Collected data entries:
____________

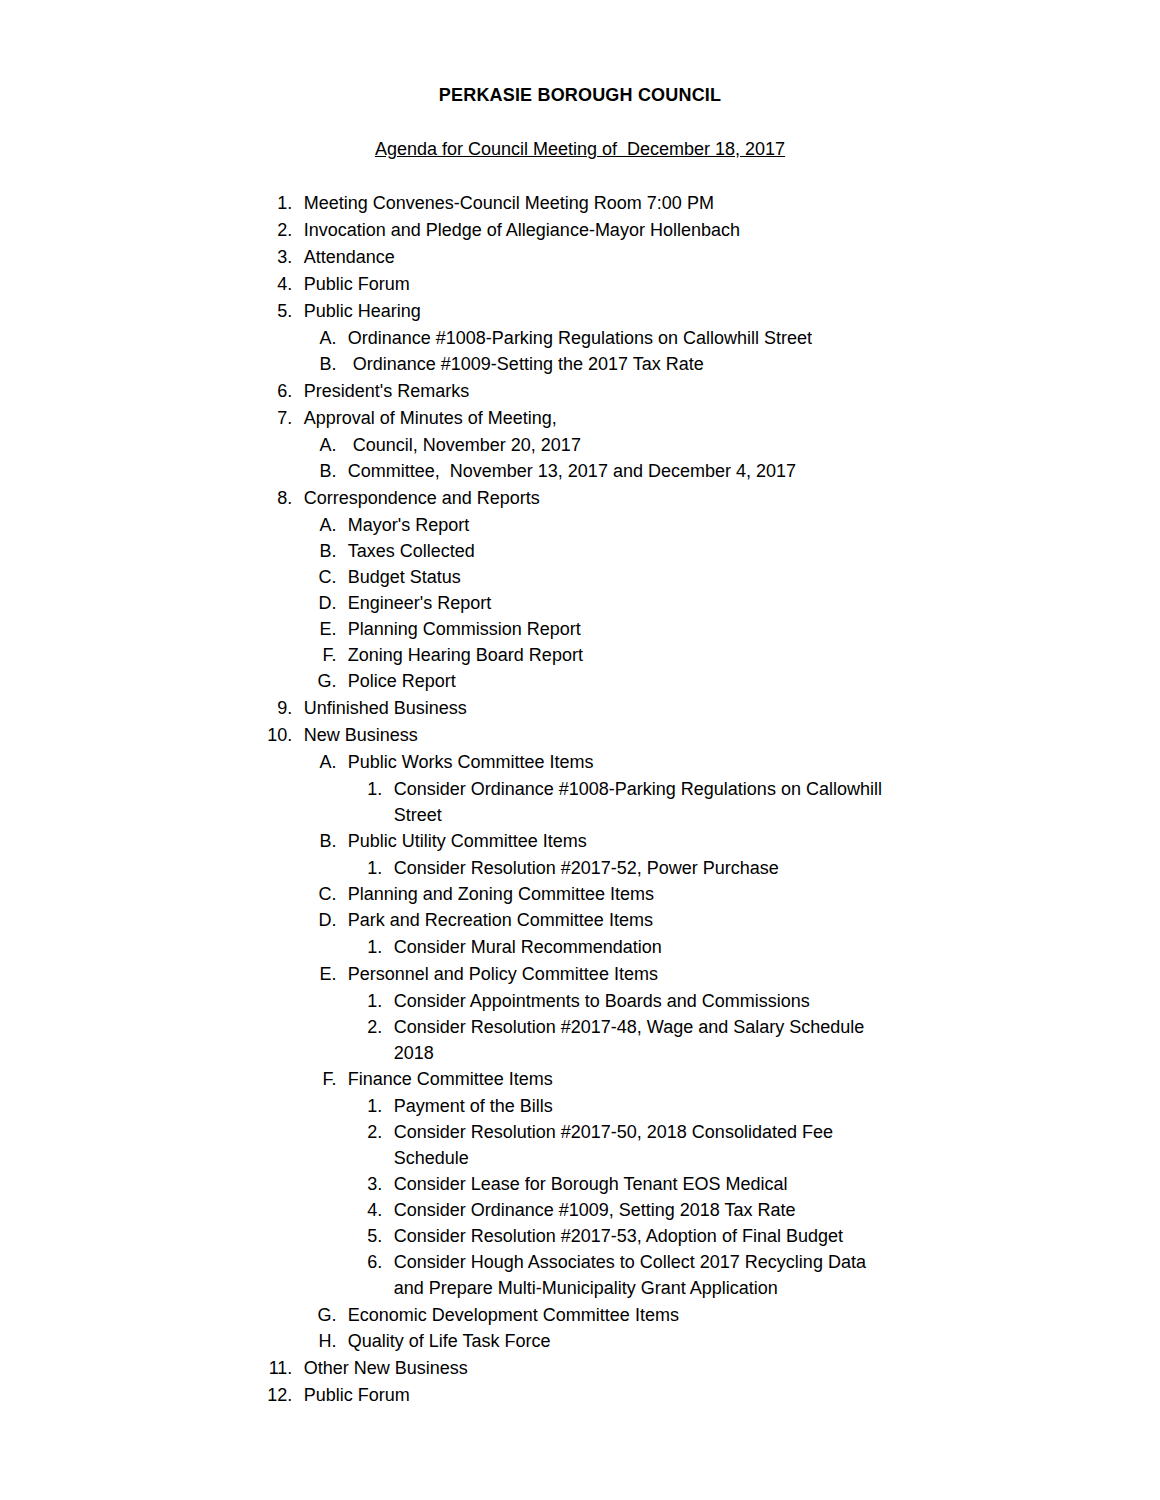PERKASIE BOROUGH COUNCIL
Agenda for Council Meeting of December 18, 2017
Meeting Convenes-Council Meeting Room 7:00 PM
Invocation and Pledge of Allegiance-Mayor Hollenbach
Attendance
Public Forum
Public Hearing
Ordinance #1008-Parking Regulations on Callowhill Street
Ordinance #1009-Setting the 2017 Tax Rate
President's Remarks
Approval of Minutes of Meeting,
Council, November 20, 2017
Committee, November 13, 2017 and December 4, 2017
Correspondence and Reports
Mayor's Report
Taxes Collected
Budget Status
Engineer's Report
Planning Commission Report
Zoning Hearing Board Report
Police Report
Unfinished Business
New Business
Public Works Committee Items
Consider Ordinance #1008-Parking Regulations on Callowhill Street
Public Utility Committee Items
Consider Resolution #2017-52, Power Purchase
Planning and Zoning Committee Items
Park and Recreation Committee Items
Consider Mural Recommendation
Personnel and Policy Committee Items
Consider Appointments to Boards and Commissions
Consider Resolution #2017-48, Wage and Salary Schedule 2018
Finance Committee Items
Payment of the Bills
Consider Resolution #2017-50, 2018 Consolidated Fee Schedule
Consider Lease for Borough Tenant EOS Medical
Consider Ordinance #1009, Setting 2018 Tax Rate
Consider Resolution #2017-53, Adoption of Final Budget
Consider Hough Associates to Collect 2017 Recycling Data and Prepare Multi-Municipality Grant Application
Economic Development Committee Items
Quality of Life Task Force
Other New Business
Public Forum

____________

## WHAT THE TASK ASKS
With all pictures removed, reproduce the lines from the top of the entries above through the line containing "Consider Mural Recommendation", exactly as written.

## RESPONSE TO THE EXERCISE
PERKASIE BOROUGH COUNCIL
Agenda for Council Meeting of December 18, 2017
Meeting Convenes-Council Meeting Room 7:00 PM
Invocation and Pledge of Allegiance-Mayor Hollenbach
Attendance
Public Forum
Public Hearing
Ordinance #1008-Parking Regulations on Callowhill Street
Ordinance #1009-Setting the 2017 Tax Rate
President's Remarks
Approval of Minutes of Meeting,
Council, November 20, 2017
Committee, November 13, 2017 and December 4, 2017
Correspondence and Reports
Mayor's Report
Taxes Collected
Budget Status
Engineer's Report
Planning Commission Report
Zoning Hearing Board Report
Police Report
Unfinished Business
New Business
Public Works Committee Items
Consider Ordinance #1008-Parking Regulations on Callowhill Street
Public Utility Committee Items
Consider Resolution #2017-52, Power Purchase
Planning and Zoning Committee Items
Park and Recreation Committee Items
Consider Mural Recommendation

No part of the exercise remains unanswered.